Notch Signaling Activation as a Hallmark for Triple-Negative Breast Cancer Subtype

Abstract

Triple-negative breast cancer (TNBC) is a subgroup of 15%-20% of diagnosed breast cancer patients. It is generally considered to be the most difficult breast cancer subtype to deal with, due to the lack of estrogen receptor (ER), progesterone receptor (PR), and human epidermal growth factor receptor 2 (HER2), which usually direct targeted therapies. In this scenario, the current treatments of TNBC-affected patients rely on tumor excision and conventional chemotherapy. As a result, the prognosis is overall poor. Thus, the identification and characterization of targets for novel therapies are urgently required. The Notch signaling pathway has emerged to act in the pathogenesis and tumor progression of TNBCs. Firstly, Notch receptors are associated with the regulation of tumor-initiating cells (TICs) behavior, as well as with the aetiology of TNBCs. Secondly, there is a strong evidence that Notch pathway is a relevant player in mammary cancer stem cells maintenance and expansion. Finally, Notch receptors expression and activation strongly correlate with the aggressive clinicopathological and biological phenotypes of breast cancer (e.g., invasiveness and chemoresistance), which are relevant characteristics of TNBC subtype. The purpose of this up-to-date review is to provide a detailed overview of the specific role of all four Notch receptors (Notch1, Notch2, Notch3, and Notch4) in TNBCs, thus identifying the Notch signaling pathway deregulation/activation as a pathognomonic feature of this breast cancer subtype. Furthermore, this review will also discuss recent information associated with different therapeutic options related to the four Notch receptors, which may be useful to evaluate prognostic or predictive indicators as well as to develop new therapies aimed at improving the clinical outcome of TNBC patients.

Figure 1

Role of Notch signaling in TNBC. (a) Schematic representation of the Notch receptors structure. Abbreviations.

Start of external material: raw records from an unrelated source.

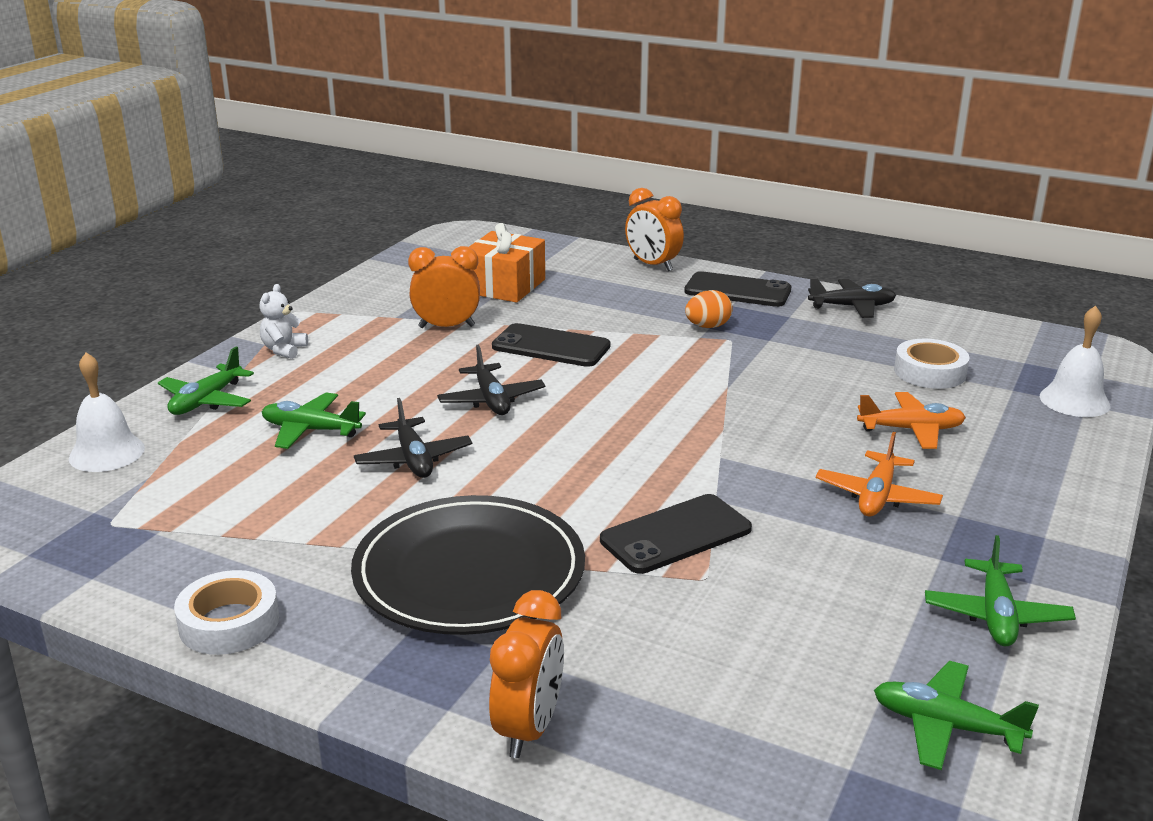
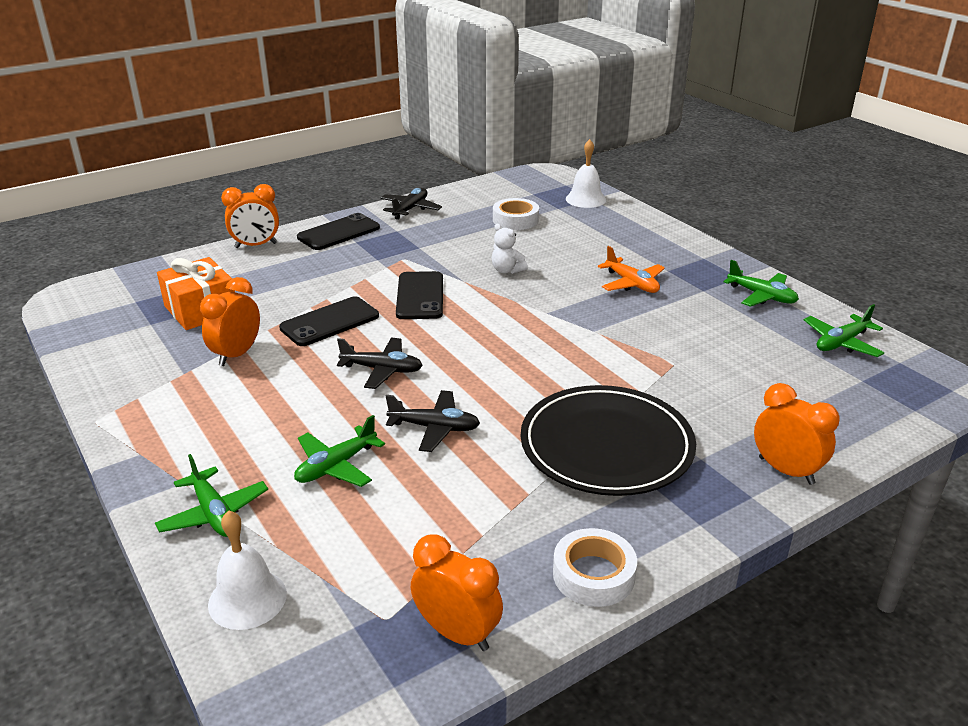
camera: 60 degrees left, 5 degrees up
white teddy bear [260,284,308,359] -> white teddy bear moved to [492,224,528,274]
black phone [600,494,752,574] -> black phone moved to [396,271,443,319]
orange egg [685,290,733,328] -> none
orange plane [857,392,966,449] -> none
none -> orange clock [411,534,503,651]

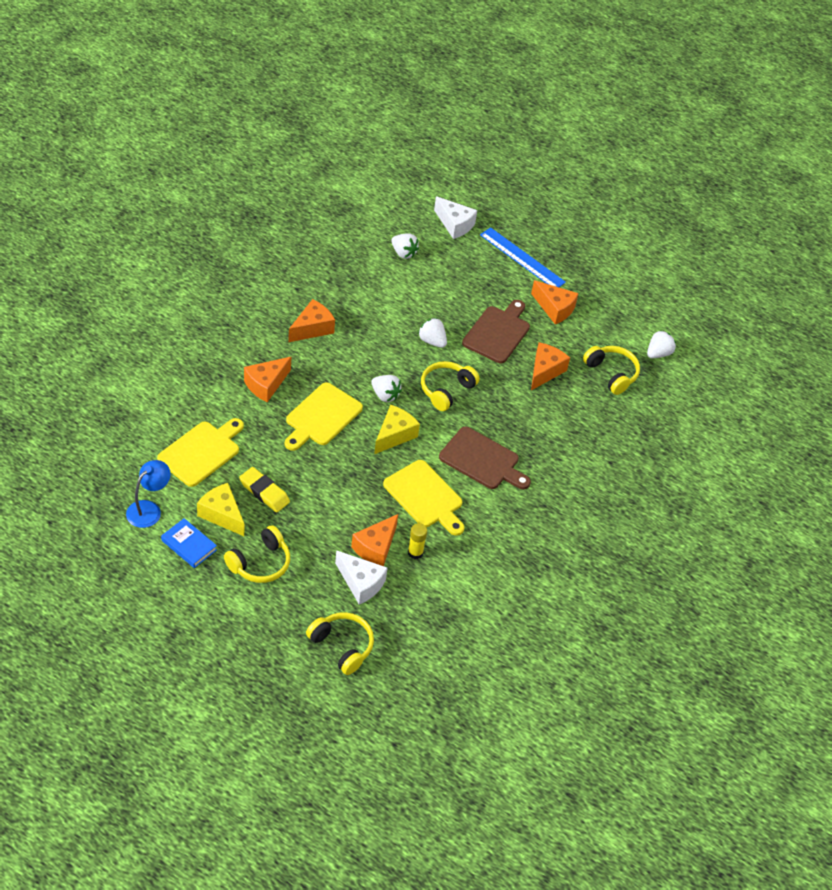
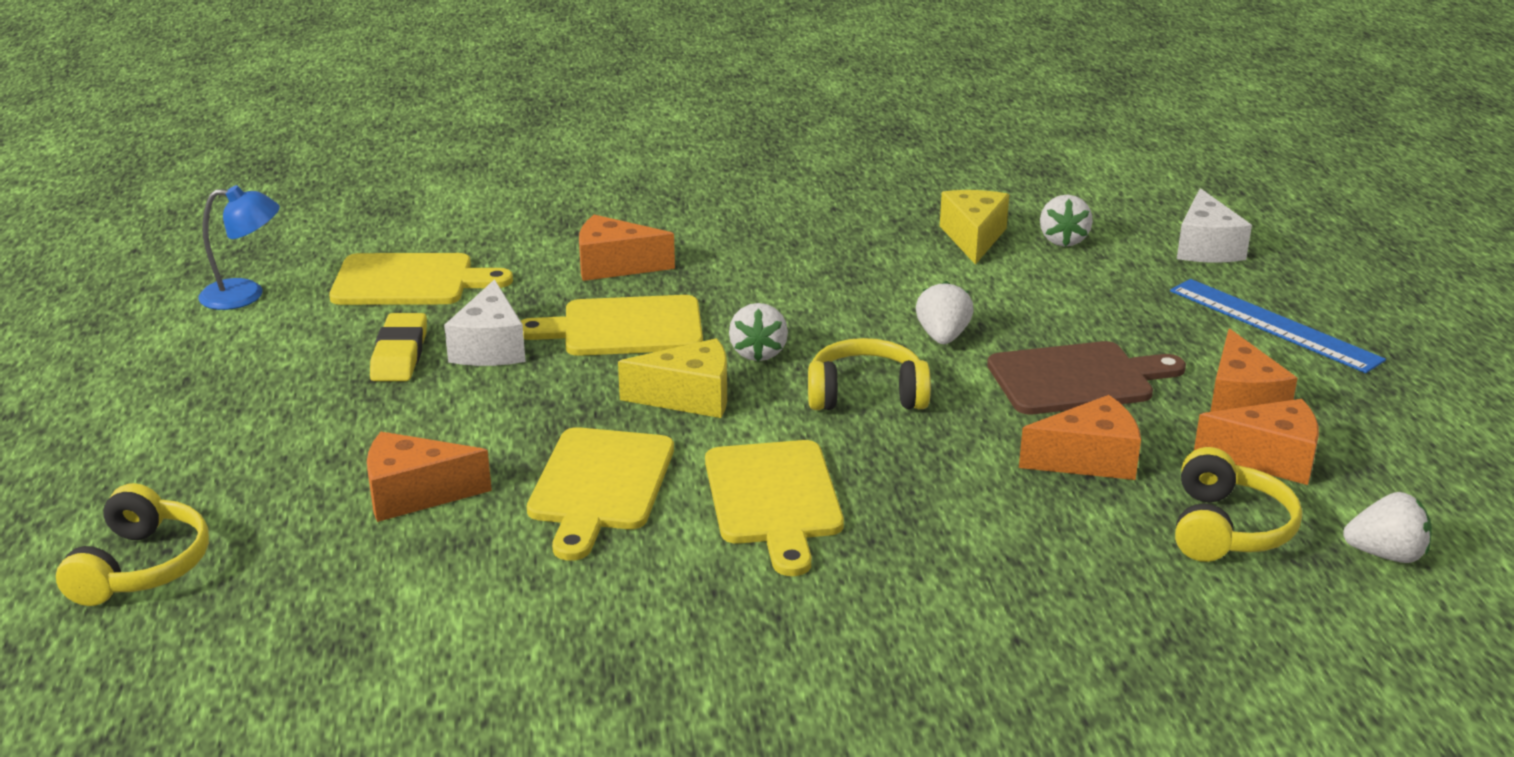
camera: 55 degrees right, 20 degrees down
blue book [161,518,217,568] -> none
yellow cheese [197,483,244,536] -> yellow cheese moved to [940,190,1009,265]
yellow headphones [224,525,290,583] -> none
orange cheese [288,299,335,342] -> orange cheese moved to [1194,399,1319,485]
white cheese [335,550,388,605] -> white cheese moved to [444,279,526,366]
yellow glue stick [408,523,427,559] -> none
brown cutting board [439,427,531,489] -> yellow cutting board [705,440,844,576]
blue ruler [480,227,566,287] -> blue ruler turned 45 degrees counterclockwise [1170,279,1386,373]

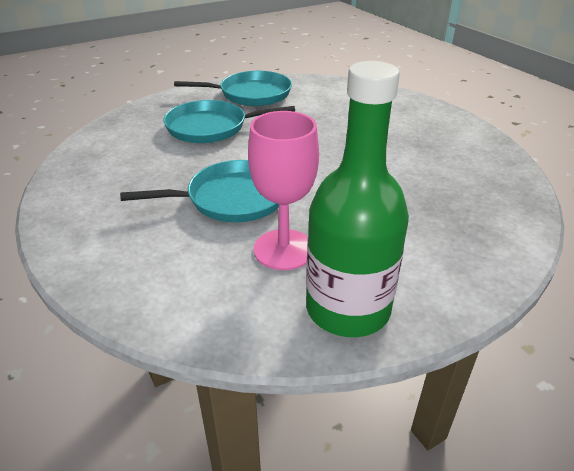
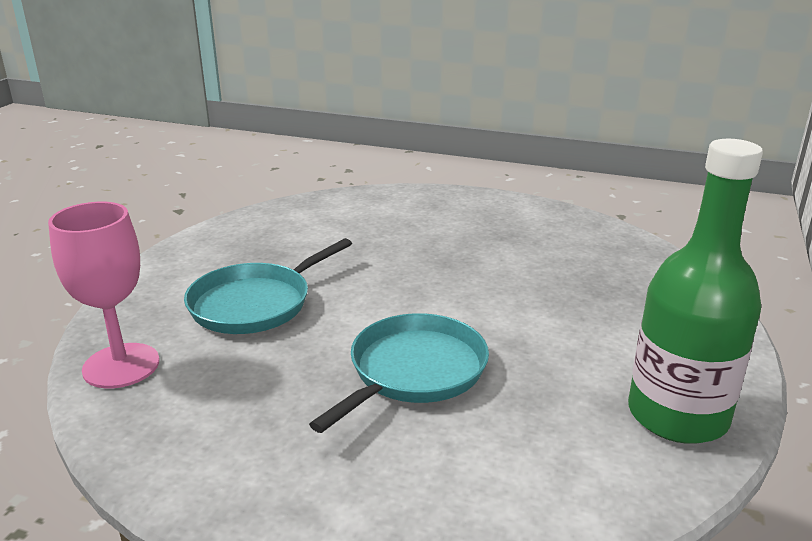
camera: 40 degrees left, 10 degrees down
turquoise pan [174,71,292,106] -> none
pink goblet [248,111,319,270] -> pink goblet moved to [48,202,159,388]

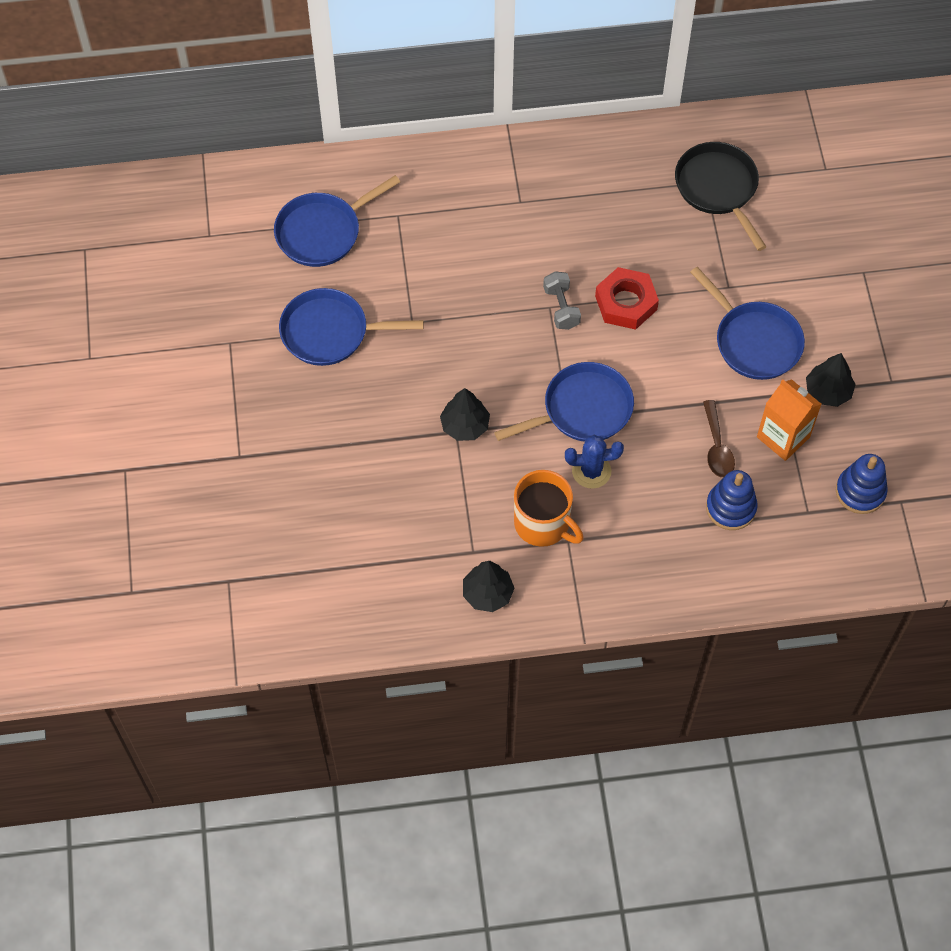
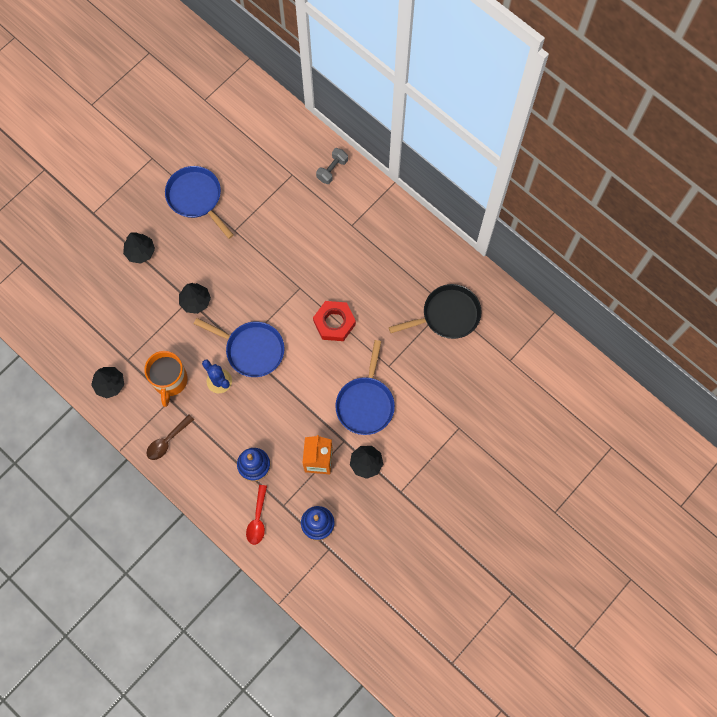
camera: 50 degrees right, 10 degrees up
blue pan [274,175,400,267] -> none
grey dumbbell [543,271,581,330] -> grey dumbbell moved to [316,148,348,184]
black pan [675,142,766,251] -> black pan turned 45 degrees clockwise [389,284,482,339]
brown spoon [703,400,735,477] -> brown spoon moved to [147,415,194,460]
none -> black tree [123,232,155,264]
none -> red spoon [246,485,267,545]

NECD: Notch extracellular domain; NTM: Notch transmembrane; NICD: Notch intracellular domain; EGF: epidermal growth factor-like repeats; NRR: negative regulatory region; LNR: Lin12/Notch repeats; HD: heterodimerization domain; PM: plasmatic membrane; RAM: RBP-j associated molecule; NLS: nuclear localization signal; ANK: ankyrin repeats; PEST: proline (P), glutamic acid (E), serine (S), and threonine (T). (b) The cartoon schematically depicts the involvement of each Notch receptor on TNBC initiation and progression.

Figure 2

Notch-targeting therapeutic approaches in TNBCs. (a) The canonical Notch signaling pathway: ligand binding promotes sequential cleavages of the Notch receptors (Notch1-4) by ADAM enzyme and γ-secretase complex, resulting in the release of NICD, which translocates in the nucleus, interacts with transcriptional regulators to transcriptionally activate the canonical Notch target genes (ON), thus leading to the regulation of TNBC growth and progression. (b) Notch inhibitors with lower or absent selectivity, respectively, include mAbs targeting the Notch ligands and GSIs. (1) mAbs against Notch ligands prevent ligand-receptor interaction and the subsequent Notch cleavages, preventing Notch signaling triggering. Little is known about the specific Notch-ligand relationship in TNBC; thus further studies are needed to consider ligand blocking as a potential alternative selective approach in TNBC treatment. (2) GSIs act as pan-Notch inhibitors since they prevent the cleavage of all Notch receptors, thus avoiding the release of any NICD. This unselective mechanism of action is strongly correlated with a high intestinal toxicity in patients, which significantly impairs their clinical use. (3) Lower doses of GSIs used in combination with chemotherapeutic drugs result in improved clinical outcome and less toxicity, which however must be overcome. (c) A higher selectivity can be obtained by using monoclonal antibodies directed against the extracellular domain of a specific Notch receptor (1): mAbs mask the cleavage domain of ADAM, thus preventing the binding of this enzyme and the subsequent γ-secretase cleavage. The final effect will depend on the specific block of the single Notch receptor, also used in combination with chemotherapeutic drugs (2). Several studies detailed in the text have suggested that a greater selectivity in the Notch inhibition approach for TNBCs treatment is strongly correlated with a higher probability of success in favoring tumor regression, associated with less toxicity and therefore with a potential better prognosis of TNBC-bearing patients. Abbreviations. ADAM: a disintegrin and metalloproteinase; CSL: CBF1/Su(H)/Lag-1; CoA: coactivator; CoR: corepressor; GSIs: γ-secretase inhibitors; mAb: monoclonal antibody; MAML1: mastermind-like 1; NECD: Notch extracellular domain; NICD: Notch intracellular domain; NTM: Notch transmembrane; PM: plasmatic membrane.